I shouldn’t have said anything. “Guys, don’t make a big deal out of this. Seriously, he just … misspoke.”

“Don’t make excuses for him,” Lys says. “That was a dick thing to say.”

I know they’re right. But there’s nothing I can do. It’s not like we can change the past. And I know you’d take back the words if you could.

Nat reaches underwater for my hand. “You’re one of the deepest people I know. He’s an idiot. A hot idiot, but still an idiot. I mean, you freaking read War and Peace for fun and, like, listen to NPR podcasts. Yesterday you said you wanted to direct a Brecht play and then explained The Communist Manifesto to me.”

“And you can quote Leaves of Grass and tell classical composers apart,” Lys said. “Remember when we were in Macy’s and you were all, I love Vivaldi!”

I smile a little. “I remember because you gave me shit for it.”

“Girl, that’s because you’re a bougie motherfucker and I love you.”

Nat’s phone buzzes and she dries her hand on a towel before reaching for it.

“Peter’s parents are gone for the weekend and he’s having people over tonight.
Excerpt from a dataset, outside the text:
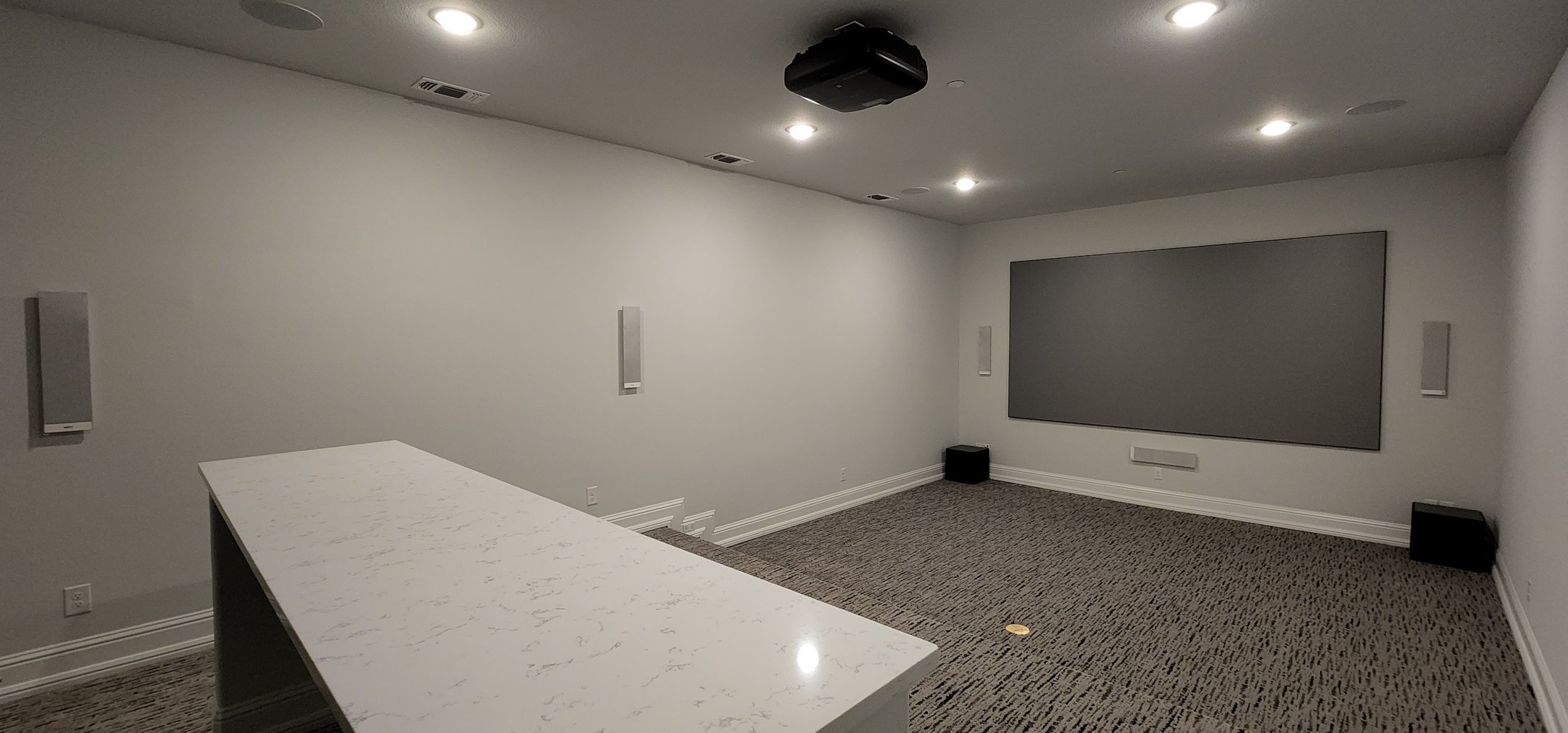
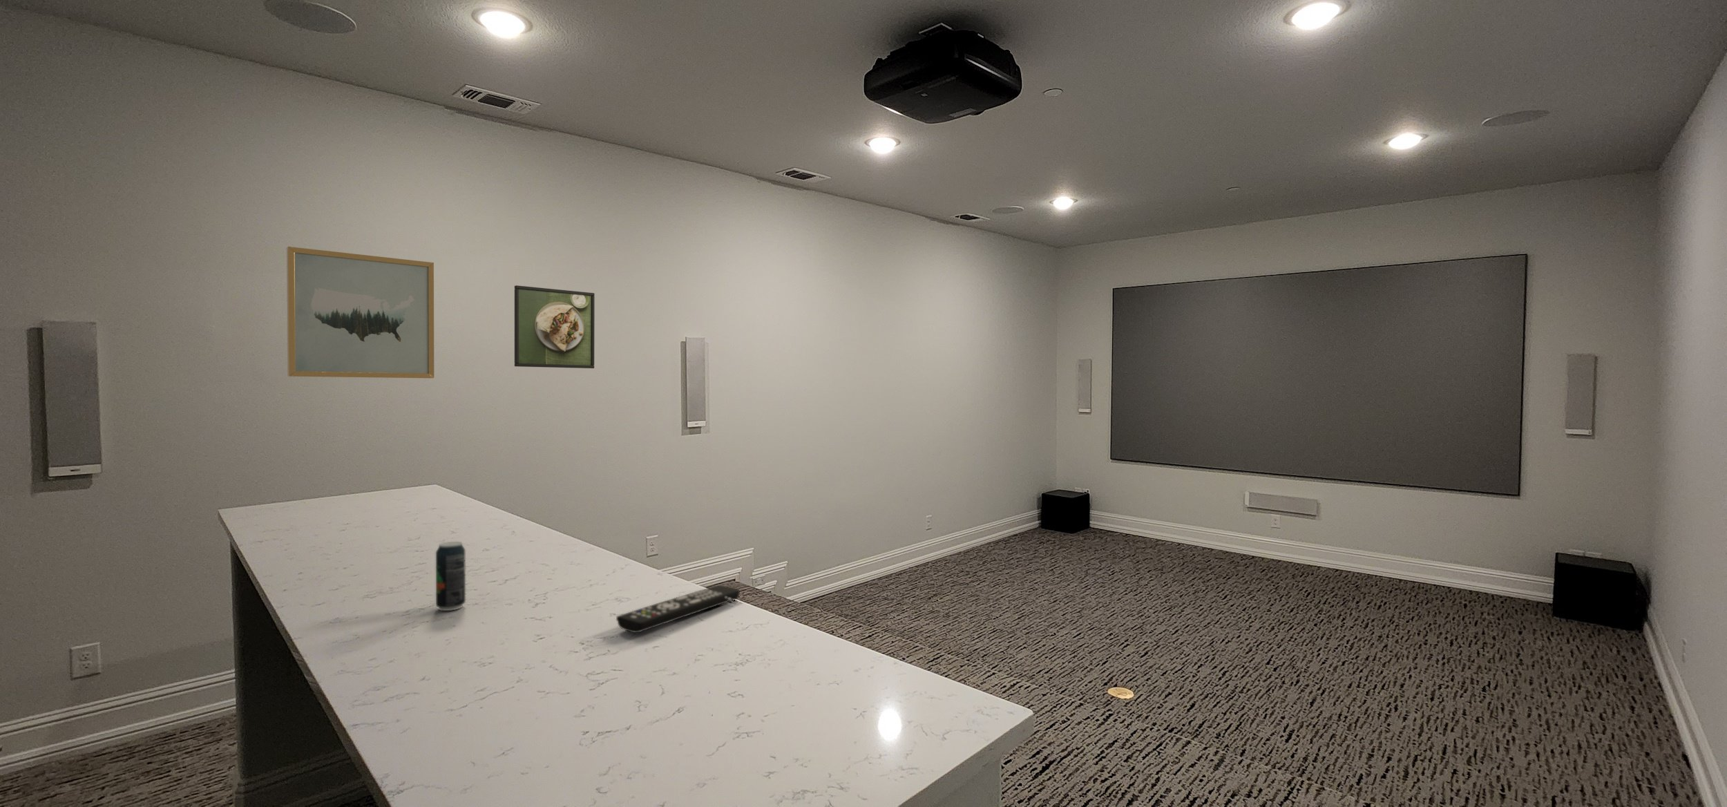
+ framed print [514,285,596,369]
+ remote control [616,585,740,633]
+ soda can [435,541,466,611]
+ wall art [286,246,435,379]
Are we going?” she says.

“Who’s gonna be there?” I ask.

She shrugs. “I’m guessing the whole drama crew.”

Lys nods. “Let’s do it.” She glances at me. “This one needs to let loose.”

“I’m fine,” I say. My phone buzzes and I glance at it, then smile.

“What?” Nat says.

I hold up my phone so they can see. It’s a picture of your grandparents and underneath you’ve typed, This will be us in eighty years.